◆ The task ◆
Reproduce the following lines verbatim, starting at the line that contains "本杉海水浴場 キャンプ場／北海道" and ending at the line that contains "with professionalism and", with both of those lines included. Leave the pictures out of your answer.

=-=-=

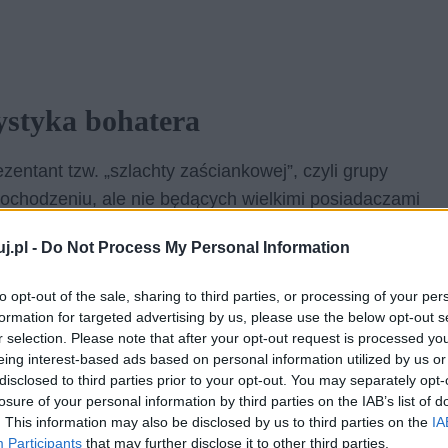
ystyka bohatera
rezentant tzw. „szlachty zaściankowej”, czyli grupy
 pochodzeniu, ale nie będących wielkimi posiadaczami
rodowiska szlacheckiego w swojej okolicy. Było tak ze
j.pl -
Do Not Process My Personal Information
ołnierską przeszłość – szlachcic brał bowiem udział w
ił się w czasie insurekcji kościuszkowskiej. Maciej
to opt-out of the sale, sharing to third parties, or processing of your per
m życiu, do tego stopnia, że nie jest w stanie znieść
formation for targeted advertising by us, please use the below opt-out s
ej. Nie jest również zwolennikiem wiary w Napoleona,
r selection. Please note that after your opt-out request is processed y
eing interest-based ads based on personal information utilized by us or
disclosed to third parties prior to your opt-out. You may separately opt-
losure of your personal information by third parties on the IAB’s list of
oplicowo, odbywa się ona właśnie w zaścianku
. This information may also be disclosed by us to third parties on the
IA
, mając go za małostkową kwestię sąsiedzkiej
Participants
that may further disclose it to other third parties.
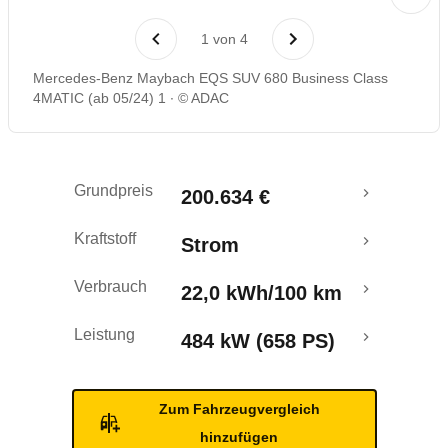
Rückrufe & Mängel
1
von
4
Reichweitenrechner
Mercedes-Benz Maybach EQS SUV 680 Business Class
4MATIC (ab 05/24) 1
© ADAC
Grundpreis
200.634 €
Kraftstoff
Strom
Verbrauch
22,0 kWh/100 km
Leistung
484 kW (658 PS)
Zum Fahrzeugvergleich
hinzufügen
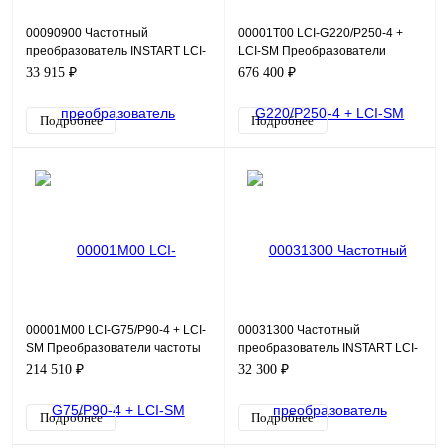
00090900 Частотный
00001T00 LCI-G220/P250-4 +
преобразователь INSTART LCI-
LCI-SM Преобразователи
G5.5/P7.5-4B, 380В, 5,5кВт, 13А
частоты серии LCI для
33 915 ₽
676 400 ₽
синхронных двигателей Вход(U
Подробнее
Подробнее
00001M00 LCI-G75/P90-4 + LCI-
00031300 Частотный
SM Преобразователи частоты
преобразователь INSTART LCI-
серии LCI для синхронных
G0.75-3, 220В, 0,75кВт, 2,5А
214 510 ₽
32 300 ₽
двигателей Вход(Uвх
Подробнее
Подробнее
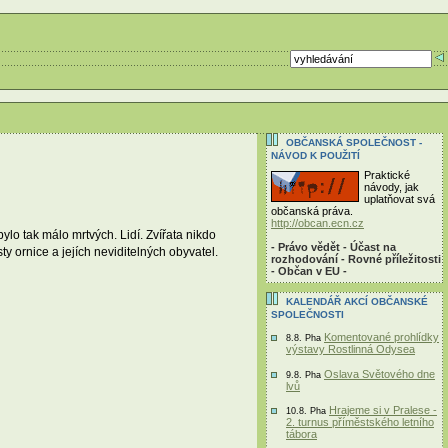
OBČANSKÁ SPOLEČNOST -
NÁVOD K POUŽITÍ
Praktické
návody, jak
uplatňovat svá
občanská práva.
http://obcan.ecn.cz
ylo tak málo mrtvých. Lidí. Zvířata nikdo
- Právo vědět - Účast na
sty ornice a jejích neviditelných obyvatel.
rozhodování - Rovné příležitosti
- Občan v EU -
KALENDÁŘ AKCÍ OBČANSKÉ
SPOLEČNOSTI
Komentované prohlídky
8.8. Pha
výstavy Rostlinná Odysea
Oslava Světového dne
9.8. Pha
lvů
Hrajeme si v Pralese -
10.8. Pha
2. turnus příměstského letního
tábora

=-=-=

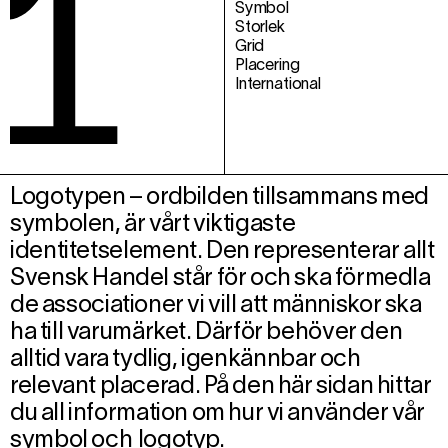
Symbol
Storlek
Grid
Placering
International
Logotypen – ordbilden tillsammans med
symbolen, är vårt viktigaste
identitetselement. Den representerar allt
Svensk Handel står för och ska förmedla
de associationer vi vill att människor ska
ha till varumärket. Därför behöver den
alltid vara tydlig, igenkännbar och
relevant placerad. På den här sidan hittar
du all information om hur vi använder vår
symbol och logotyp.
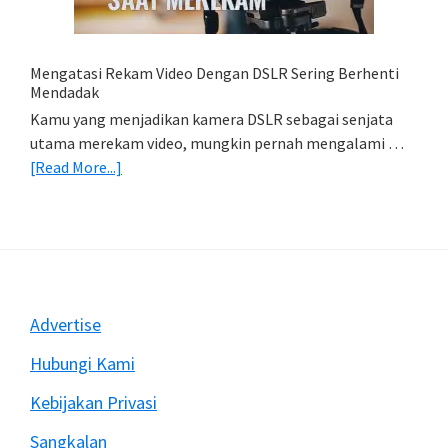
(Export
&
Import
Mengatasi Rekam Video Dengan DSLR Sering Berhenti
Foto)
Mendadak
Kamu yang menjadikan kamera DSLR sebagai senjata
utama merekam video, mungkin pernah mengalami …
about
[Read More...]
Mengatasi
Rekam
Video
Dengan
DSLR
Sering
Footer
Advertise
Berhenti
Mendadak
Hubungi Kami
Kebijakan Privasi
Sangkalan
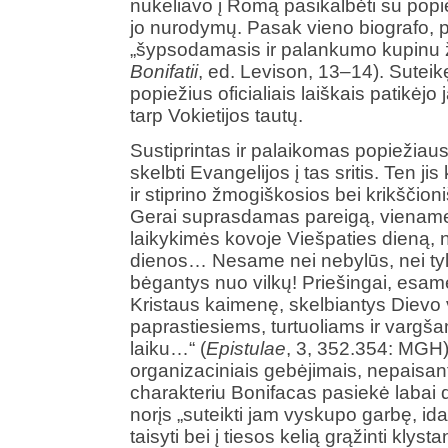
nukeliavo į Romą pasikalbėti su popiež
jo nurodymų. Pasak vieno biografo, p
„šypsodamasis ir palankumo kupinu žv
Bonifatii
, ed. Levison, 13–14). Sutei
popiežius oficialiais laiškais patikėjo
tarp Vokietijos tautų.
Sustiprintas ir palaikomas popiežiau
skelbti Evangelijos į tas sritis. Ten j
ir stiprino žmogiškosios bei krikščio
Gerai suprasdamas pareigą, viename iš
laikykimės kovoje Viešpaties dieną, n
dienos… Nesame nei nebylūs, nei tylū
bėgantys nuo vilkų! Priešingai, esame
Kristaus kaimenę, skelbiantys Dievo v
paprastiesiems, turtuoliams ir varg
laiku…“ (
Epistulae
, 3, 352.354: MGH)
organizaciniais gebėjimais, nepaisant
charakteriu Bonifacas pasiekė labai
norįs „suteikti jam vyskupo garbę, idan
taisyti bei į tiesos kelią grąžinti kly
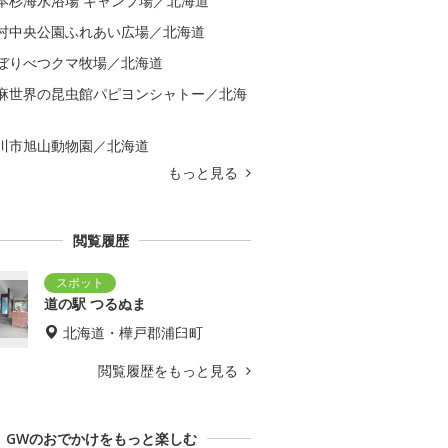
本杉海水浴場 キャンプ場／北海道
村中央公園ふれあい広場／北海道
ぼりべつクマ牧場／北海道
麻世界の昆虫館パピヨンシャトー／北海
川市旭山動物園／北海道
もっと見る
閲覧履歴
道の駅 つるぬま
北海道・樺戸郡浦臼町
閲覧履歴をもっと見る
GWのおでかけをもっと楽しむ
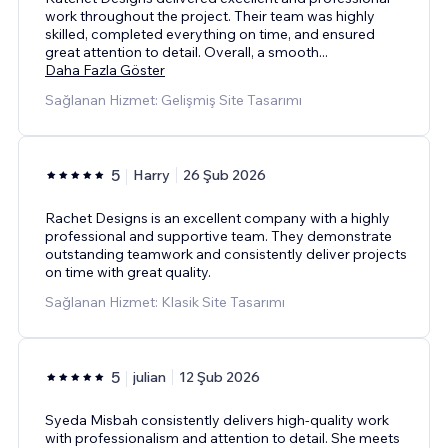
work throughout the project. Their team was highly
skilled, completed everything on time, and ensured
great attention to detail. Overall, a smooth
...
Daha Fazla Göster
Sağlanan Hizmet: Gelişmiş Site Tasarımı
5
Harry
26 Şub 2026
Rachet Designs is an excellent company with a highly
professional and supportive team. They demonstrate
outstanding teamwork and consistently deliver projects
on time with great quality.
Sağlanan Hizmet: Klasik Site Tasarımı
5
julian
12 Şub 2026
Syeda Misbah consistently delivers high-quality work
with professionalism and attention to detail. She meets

=-=-=

◆ Result for this task ◆
本杉海水浴場 キャンプ場／北海道
村中央公園ふれあい広場／北海道
ぼりべつクマ牧場／北海道
麻世界の昆虫館パピヨンシャトー／北海
川市旭山動物園／北海道
もっと見る
閲覧履歴
道の駅 つるぬま
北海道・樺戸郡浦臼町
閲覧履歴をもっと見る
GWのおでかけをもっと楽しむ
work throughout the project. Their team was highly
skilled, completed everything on time, and ensured
great attention to detail. Overall, a smooth
...
Daha Fazla Göster
Sağlanan Hizmet: Gelişmiş Site Tasarımı
5
Harry
26 Şub 2026
Rachet Designs is an excellent company with a highly
professional and supportive team. They demonstrate
outstanding teamwork and consistently deliver projects
on time with great quality.
Sağlanan Hizmet: Klasik Site Tasarımı
5
julian
12 Şub 2026
Syeda Misbah consistently delivers high-quality work
with professionalism and attention to detail. She meets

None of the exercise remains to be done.